# Hands On Machine Learning with Scikit and Tensorflow(V)

Posted by Kaiyuan Chen on September 9, 2017

## Chapter 8: Dimensionality Reduction

Most of machine learning algorithm suffer from curse of dimensionality. When new instance far way from any training instance

### Approaches

#### Projection

By projection, we can reduce dimensionality. However, subspace may twist and turn, like Swiss roll, which simply projecting onto a plane will not work

### PCA

This algorithm identifies the hyper plane that lies closet to the data and projects data onto it. The selection that justifies is to choose maximum amount of variance (avoid losing important information) and minimum mean square distance.

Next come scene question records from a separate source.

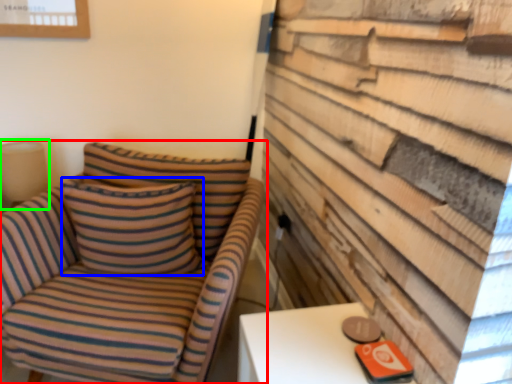
Question: Estimate the real-world distances between objects in this image. Which object is closer to chair (highlighted by a red box), pillow (highlighted by a blue box) or table lamp (highlighted by a green box)?

Choices:
 (A) pillow
 (B) table lamp

Answer: (A)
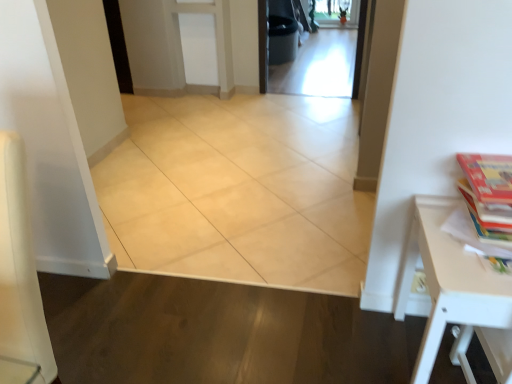
Question: Considering the relative sizes of multicolored paper book at right and transparent glass screen door at center in the image provided, is multicolored paper book at right bigger than transparent glass screen door at center?

Choices:
 (A) no
 (B) yes

Answer: (A)

Question: Does multicolored paper book at right lie behind transparent glass screen door at center?

Choices:
 (A) yes
 (B) no

Answer: (B)

Question: From the image's perspective, is multicolored paper book at right beneath transparent glass screen door at center?

Choices:
 (A) no
 (B) yes

Answer: (B)

Question: Considering the relative sizes of multicolored paper book at right and transparent glass screen door at center in the image provided, is multicolored paper book at right shorter than transparent glass screen door at center?

Choices:
 (A) yes
 (B) no

Answer: (B)

Question: Considering the relative sizes of multicolored paper book at right and transparent glass screen door at center in the image provided, is multicolored paper book at right taller than transparent glass screen door at center?

Choices:
 (A) no
 (B) yes

Answer: (B)

Question: In terms of height, does white matte table at right look taller or shorter compared to transparent glass screen door at center?

Choices:
 (A) short
 (B) tall

Answer: (B)

Question: Does point (418, 205) appear closer or farther from the camera than point (329, 56)?

Choices:
 (A) closer
 (B) farther

Answer: (A)

Question: From the image's perspective, is white matte table at right positioned above or below transparent glass screen door at center?

Choices:
 (A) below
 (B) above

Answer: (A)

Question: Would you say white matte table at right is to the left or to the right of transparent glass screen door at center in the picture?

Choices:
 (A) left
 (B) right

Answer: (A)

Question: Is transparent glass screen door at center wider or thinner than beige ceramic tile at center?

Choices:
 (A) thin
 (B) wide

Answer: (B)

Question: In the image, is transparent glass screen door at center positioned in front of or behind beige ceramic tile at center?

Choices:
 (A) behind
 (B) front

Answer: (A)

Question: Is point (350, 59) closer or farther from the camera than point (261, 178)?

Choices:
 (A) farther
 (B) closer

Answer: (A)

Question: From the image's perspective, relative to beige ceramic tile at center, is transparent glass screen door at center above or below?

Choices:
 (A) below
 (B) above

Answer: (B)

Question: Based on their positions, is white matte table at right located to the left or right of multicolored paper book at right?

Choices:
 (A) left
 (B) right

Answer: (A)

Question: In terms of width, does white matte table at right look wider or thinner when compared to multicolored paper book at right?

Choices:
 (A) thin
 (B) wide

Answer: (B)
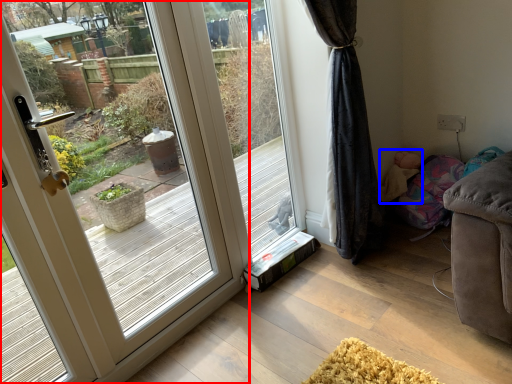
Question: Among these objects, which one is farthest to the camera, door (highlighted by a red box) or child (highlighted by a blue box)?

Choices:
 (A) door
 (B) child

Answer: (B)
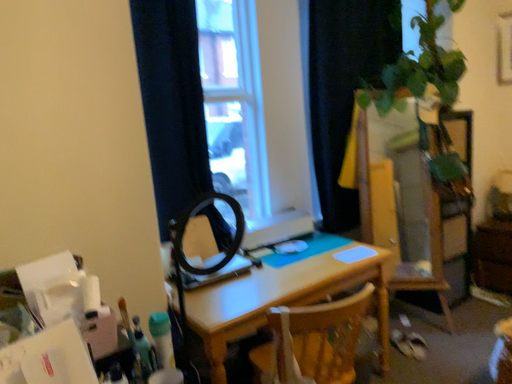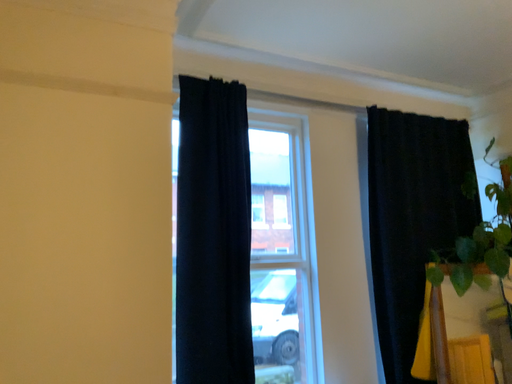
Question: Which way did the camera rotate in the video?

Choices:
 (A) rotated left
 (B) rotated right

Answer: (A)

To obtain principal components, we use SVD by

``````X_centered = X - X.mean(axis=0) #PCA assumes that the dataset is centered around the origin.
U, s, V = np.linalg.svd(X_centered)
c1 = V.T[:, 0] #we need V^T
c2 = V.T[:, 1]

#Projecting data
W2 = V.T[:, :2]
X2D = X_centered.dot(W2)
``````

or in SciKit Learn

``````from sklearn.decomposition import PCA
pca = PCA(n_components = 2)
X2D = pca.fit_transform(X)
``````

We can choose right dimension by find elbow it is generally preferable to choose the number of dimensions that add up to a sufficiently large portion of the variance (e.g., 95%).

``````pca = PCA()
pca.fit(X)
cumsum = np.cumsum(pca.explained_variance_ratio_)
d = np.argmax(cumsum >= 0.95) + 1

# or
pca = PCA(n_components=0.95)
X_reduced = pca.fit_transform(X)

``````

#### For compression

``````pca = PCA(n_components = 154)
X_mnist_reduced = pca.fit_transform(X_mnist)
X_mnist_recovered = pca.inverse_transform(X_mnist_reduced)
``````

#### Maniford Learning

A detailed explanation and visualization can be found here The point is that: we have a non linear version of PCA.

#### Locally Linear Embedding (LLE)

it is also another nonlinear dimensionality reduction. It is to find k nearest neighbors and find linear relationships to them Then based on weight matrix, we map the training instances into d-dimensional space while preserving local relationships.